Policjanci z Wydziału Wywiadowczo Patrolowego z Ursynowa udaremniwszy nielegalne działania trzech mężczyzn podejrzewanych o posiadanie substancji zabronionych. Wykazali się przy tym wysoką czujnością i skutecznością. W trakcie kontroli, okazało się, że kierowca auta jest osobą poszukiwaną, która nie dość, że prowadziła pojazd będąc pod wpływem narkotyków, to jeszcze miała sądowy zakaz prowadzenia. Sąd zdecydował o umieszczeniu go w areszcie tymczasowym, natomiast jeden ze wspólników podlega teraz policyjnemu dozorowi.

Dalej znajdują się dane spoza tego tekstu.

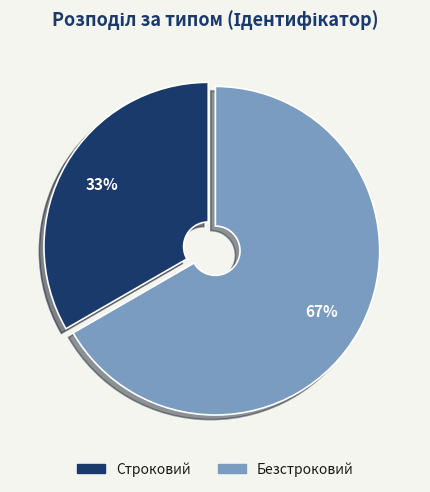

To the nearest percent, what is the average slice percentage?

50%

Przedstawiciele prawa z ursynowskiego komisariatu około godziny 3.30 zdecydowali się na kontrolę drogową pojazdu marki BMW, którego styl jazdy sugerował, że coś jest nie tak. Po chwili ich przeczucia dotyczące kierowcy oraz pasażerów potwierdziły się. W środku znajdowało się trzech mężczyzn, których nerwowe zachowanie zdawało się zwiastować problemy. Byli wyraźnie zdenerwowani i przestraszeni, ręce im drżały a oni sami nalegali, aby kontrola zakończyła się jak najszybciej. Po pytaniu o powód ich nerwowości, 39-letni pasażer przyznał, że ma przy sobie kokainę.

Po przeszukaniu samochodu, funkcjonariusze znaleźli trzy skarpety, każda w innym kolorze, w których znajdowały się sreberka z białym proszkiem. Mężczyźni zostali aresztowani i przewiezieni do komisariatu na Ursynowie. Na miejscu, po sprawdzeniu danych kierującego BMW w bazach policyjnych, okazało się, że ma on aktywny zakaz prowadzenia pojazdów motorowych i jest poszukiwany w celu odbycia kary trzech miesięcy pozbawienia wolności. Badanie śliny na obecność środków odurzających dało wynik pozytywny.

Narkotyki znalezione w samochodzie to ponad 42 gramy mefedronu i ponad 7 gramów kokainy. W czasie przeszukania mieszkania 44-letniego kierowcy policja zabezpieczyła dodatkowo ponad 81 gramów kokainy oraz prawie 700 gramów substancji z grupy 3-CMC i 4-CMC. Zebrany dowód pozwolił przedstawić 44-latkowi zarzuty posiadania dużej ilości substancji zabronionych, udzielania narkotyków, prowadzenia pojazdu pod wpływem środków odurzających i mimo sądowego zakazu. Sąd przychylił się do wniosku prokuratury i zastosował areszt tymczasowy na okres 3 miesięcy. Za popełnione przestępstwa grozi mu do 10 lat pozbawienia wolności.

Prokurator zdecydował o zastosowaniu policyjnego dozoru wobec 33-letniego pasażera. Trzeciego z mężczyzn, 47-latka, zwolniono po przeprowadzeniu niezbędnych czynności.